A Laissez Passer. Let him pass. That’s the document the stateless carry. It’s all that those from the occupied Golan Heights possess. Since 1967 the area has been part of Israel, but the inhabitants aren’t Israelis. They don’t have any citizenship. They don’t have passports. Just a Laissez Passer. And for the members of TootArd who all grew up in the village of Majdal Shams in the Golan, it’s a very apt name for their new album.

“Laissez passers are special situation papers,” explains singer and guitarist Hasan Nakhleh. “It took us a while to realise the effect. We’re permanent residents in Israel, but not citizens. We have no travel documents. When we travel we need the laissez passer. With no nationality, we’re officially ‘undefined.’”

But in statelessness, the five-piece has discovered musical freedom. TootArd grew up understanding that borders are something imposed by governments, lines that only exist on a map. On a disc, in concert, they can go wherever their imagination carries them. They carry their citizenship inside.

Read the compete essay here.

 

Migrant Birds (2020)

This inventive duo of brothers from the Golan Heights – Hasan and Rami Nakhleh – return with an infectious re-imagining of their sound. Jammed full of pop hooks and quarter-tone melodic lines, “Migrant Birds” unleashes a disco whirlwind that pays homage to the Middle Eastern dancefloor scenes of the 80’s. Retro funky meets hi-sheen contemporary.

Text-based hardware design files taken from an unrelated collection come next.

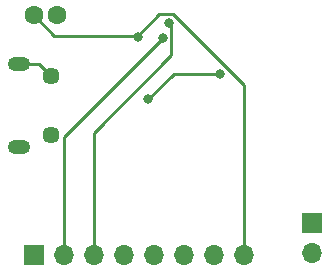
<source format=gbr>
%TF.GenerationSoftware,KiCad,Pcbnew,(6.0.7)*%
%TF.CreationDate,2022-09-13T21:36:05-06:00*%
%TF.ProjectId,attiny_rfid_light,61747469-6e79-45f7-9266-69645f6c6967,rev?*%
%TF.SameCoordinates,Original*%
%TF.FileFunction,Copper,L2,Bot*%
%TF.FilePolarity,Positive*%
%FSLAX46Y46*%
G04 Gerber Fmt 4.6, Leading zero omitted, Abs format (unit mm)*
G04 Created by KiCad (PCBNEW (6.0.7)) date 2022-09-13 21:36:05*
%MOMM*%
%LPD*%
G01*
G04 APERTURE LIST*
%TA.AperFunction,ComponentPad*%
%ADD10R,1.700000X1.700000*%
%TD*%
%TA.AperFunction,ComponentPad*%
%ADD11O,1.700000X1.700000*%
%TD*%
%TA.AperFunction,ComponentPad*%
%ADD12O,1.900000X1.200000*%
%TD*%
%TA.AperFunction,ComponentPad*%
%ADD13C,1.450000*%
%TD*%
%TA.AperFunction,ComponentPad*%
%ADD14C,1.600000*%
%TD*%
%TA.AperFunction,ViaPad*%
%ADD15C,0.800000*%
%TD*%
%TA.AperFunction,Conductor*%
%ADD16C,0.250000*%
%TD*%
G04 APERTURE END LIST*
D10*
%TO.P,L_ANT1,1,1*%
%TO.N,Net-(C_DV1-Pad1)*%
X97196500Y-96347400D03*
D11*
%TO.P,L_ANT1,2,2*%
%TO.N,Net-(R_ANT1-Pad2)*%
X97196500Y-98887400D03*
%TD*%
D12*
%TO.P,J_POWER1,6,Shield*%
%TO.N,unconnected-(J_POWER1-Pad6)*%
X72422500Y-89860000D03*
D13*
X75122500Y-83860000D03*
D12*
X72422500Y-82860000D03*
D13*
X75122500Y-88860000D03*
%TD*%
D10*
%TO.P,J_DEBUG1,1,Pin_1*%
%TO.N,Net-(J_DEBUG1-Pad1)*%
X73660000Y-99060000D03*
D11*
%TO.P,J_DEBUG1,2,Pin_2*%
%TO.N,Net-(J_DEBUG1-Pad2)*%
X76200000Y-99060000D03*
%TO.P,J_DEBUG1,3,Pin_3*%
%TO.N,Net-(J_DEBUG1-Pad3)*%
X78740000Y-99060000D03*
%TO.P,J_DEBUG1,4,Pin_4*%
%TO.N,GND*%
X81280000Y-99060000D03*
%TO.P,J_DEBUG1,5,Pin_5*%
%TO.N,Net-(J_DEBUG1-Pad5)*%
X83820000Y-99060000D03*
%TO.P,J_DEBUG1,6,Pin_6*%
%TO.N,Net-(R_1-Pad1)*%
X86360000Y-99060000D03*
%TO.P,J_DEBUG1,7,Pin_7*%
%TO.N,Net-(J_DEBUG1-Pad7)*%
X88900000Y-99060000D03*
%TO.P,J_DEBUG1,8,Pin_8*%
%TO.N,+5V*%
X91440000Y-99060000D03*
%TD*%
D14*
%TO.P,C_Big1,1*%
%TO.N,+5V*%
X73660000Y-78740000D03*
%TO.P,C_Big1,2*%
%TO.N,GND*%
X75660000Y-78740000D03*
%TD*%
D15*
%TO.N,Net-(J_DEBUG1-Pad3)*%
X85147100Y-79375000D03*
%TO.N,Net-(J_DEBUG1-Pad2)*%
X84573900Y-80667900D03*
%TO.N,Net-(C_DV1-Pad2)*%
X89464000Y-83683100D03*
X83372800Y-85854300D03*
%TO.N,+5V*%
X82471600Y-80525000D03*
%TD*%
D16*
%TO.N,unconnected-(J_POWER1-Pad6)*%
X74122500Y-82860000D02*
X75122500Y-83860000D01*
X72422500Y-82860000D02*
X74122500Y-82860000D01*
%TO.N,Net-(J_DEBUG1-Pad3)*%
X85308700Y-79536600D02*
X85147100Y-79375000D01*
X85308700Y-82109700D02*
X85308700Y-79536600D01*
X78740000Y-88678400D02*
X85308700Y-82109700D01*
X78740000Y-99060000D02*
X78740000Y-88678400D01*
%TO.N,Net-(J_DEBUG1-Pad2)*%
X76200000Y-89041800D02*
X84573900Y-80667900D01*
X76200000Y-99060000D02*
X76200000Y-89041800D01*
%TO.N,Net-(C_DV1-Pad2)*%
X85544000Y-83683100D02*
X83372800Y-85854300D01*
X89464000Y-83683100D02*
X85544000Y-83683100D01*
%TO.N,+5V*%
X75370700Y-80450700D02*
X82471600Y-80450700D01*
X73660000Y-78740000D02*
X75370700Y-80450700D01*
X91440000Y-84632900D02*
X91440000Y-99060000D01*
X85454600Y-78647500D02*
X91440000Y-84632900D01*
X84274800Y-78647500D02*
X85454600Y-78647500D01*
X82471600Y-80450700D02*
X84274800Y-78647500D01*
X82471600Y-80450700D02*
X82471600Y-80525000D01*
%TD*%
M02*

</source>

It’s 1980. You’re in a disco, maybe in Beirut or Cairo, almost anywhere in the Middle East, lost in the colours and the lights, overwhelmed by the sound of drum machines and keyboards. It’s heady, it’s beautiful…but those days are long gone; maybe they were only ever just a fantasy. Real or not, they provide the inspiration for Migrant Birds, the new synth-powered album from TootArd that takes them to the dancefloor, about as far from the spare, guitar-driven desert blues of their highly touted Glitterbeat debut Laissez Passer, as it’s possible to go.

“After that record, Rami and I started listening to different things, dance music and old disco,” explains keyboard player and guitarist Hasan Nakhleh. “When we were little, we had compilations of 80s hits that we played over and over. We didn’t know the artists, but we knew all the melodies and harmonies. A lot of that was dance music. Back then, our family had an Arabic synthesizer with the quarter-tones, called a PSR-62, Oriental Model that I loved to play as a kid. My family still has a similar one. I bought an Oriental and began messing around. That was how Migrant Birds was born.”

Read the complete essay here.

 

I’m enjoying their music, reminds me of Egyptian and Lebanese variety shows from the 1970s-1990s and Arab weddings. Hope I get to see TootArd live some day.